A documentary film about Franco Stevens, a fierce lesbian role model who in manifesting her own dream made space for hundreds of thousands of others to have a chance at theirs.
With a fist full of credit cards, a lucky run at the horse track, and a title that called to mind a certain French film star, Franco Stevens launched the best-selling lesbian lifestyle magazine ever published.
AHEAD OF THE CURVE tracks the importance of lesbian visibility from the early 90s to the present through the story of Franco’s founding of Curve magazine.
As the magazine and Franco’s legacy faces extinction, she turns to three modern day activists to understand queer intersectional visibility work today and determine her path forward.
AHEAD OF THE CURVE is fiscally sponsored by The Film Collaborative, a 501(c)3 organization. All donations are tax deductible.*
Check out the Kickstarter here and donate if you can!
AHEAD OF THE CURVE is about Franco Stevens, who founded the most successful lesbian magazine in the world, and the impact her work had on our culture. Growing up, Franco never saw any representation of queer women and she didn’t even know it was possible for a woman to be gay. When she realized she was a lesbian, it changed the course of her life.
In 1990, Franco created a magazine that was a safe place for lesbians. It arrived in a brown wrapper every month bringing news and images of strong, diverse women; the beautiful richness of her community. Today, you can find Curve on the newsstand next to Self and Cosmo. But for its subscribers, it ships in an opaque wrapper – because it’s still crucial to protect queer women’s anonymity and safety.
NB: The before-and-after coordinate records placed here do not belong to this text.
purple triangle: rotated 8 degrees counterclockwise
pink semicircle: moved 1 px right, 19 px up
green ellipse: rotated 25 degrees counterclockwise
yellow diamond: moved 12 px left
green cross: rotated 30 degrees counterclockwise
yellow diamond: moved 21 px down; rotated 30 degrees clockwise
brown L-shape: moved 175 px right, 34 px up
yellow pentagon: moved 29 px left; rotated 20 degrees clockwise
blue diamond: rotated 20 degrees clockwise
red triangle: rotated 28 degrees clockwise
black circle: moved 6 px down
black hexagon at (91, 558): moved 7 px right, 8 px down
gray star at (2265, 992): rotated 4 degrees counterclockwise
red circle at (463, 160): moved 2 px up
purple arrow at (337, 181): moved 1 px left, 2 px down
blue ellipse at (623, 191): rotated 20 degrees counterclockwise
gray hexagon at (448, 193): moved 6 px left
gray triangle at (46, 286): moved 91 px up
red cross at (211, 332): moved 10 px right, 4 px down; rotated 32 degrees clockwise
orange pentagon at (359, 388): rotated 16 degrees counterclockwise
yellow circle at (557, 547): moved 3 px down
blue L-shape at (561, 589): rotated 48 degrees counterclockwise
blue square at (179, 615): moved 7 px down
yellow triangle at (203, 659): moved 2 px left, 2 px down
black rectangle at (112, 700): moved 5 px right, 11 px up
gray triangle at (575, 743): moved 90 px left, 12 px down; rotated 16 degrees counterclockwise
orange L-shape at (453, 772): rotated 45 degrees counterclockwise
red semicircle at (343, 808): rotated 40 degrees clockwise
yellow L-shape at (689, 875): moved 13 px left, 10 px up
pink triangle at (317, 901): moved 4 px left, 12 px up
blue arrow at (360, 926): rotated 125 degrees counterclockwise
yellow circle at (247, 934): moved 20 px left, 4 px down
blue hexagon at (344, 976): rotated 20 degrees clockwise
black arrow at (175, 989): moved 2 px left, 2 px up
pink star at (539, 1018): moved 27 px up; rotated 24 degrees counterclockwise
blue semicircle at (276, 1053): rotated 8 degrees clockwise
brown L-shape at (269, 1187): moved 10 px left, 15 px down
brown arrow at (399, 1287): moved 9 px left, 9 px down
Franco learned that the magazine is in trouble, and after years of retirement she is wading back in to figure out if there is a way for Curve to continue serving the community.
She reaches out to educator Kim Katrin Milan, YouTube star Arielle Scarcella, and slam poet Denice Frohman to learn about where lesbian community is today. Kim shares the powerful cultural shift in which queer women and Women of Color are increasingly seen as the authors of their own experiences. Denice talks about how important it is that we feel connected to a lineage of strong queer women, and the beauty of coming together in community to share our stories and our truths. Arielle explains how young queer people today feel more trust for authentic stories shared directly.
Should Franco rally the community to keep the magazine going? Should the print publication evolve into another entity that supports lesbian visibility? Or is it time to let it all go? With the imminent demise of her magazine bearing down, Franco reconnects with her original mission to guide her decisions.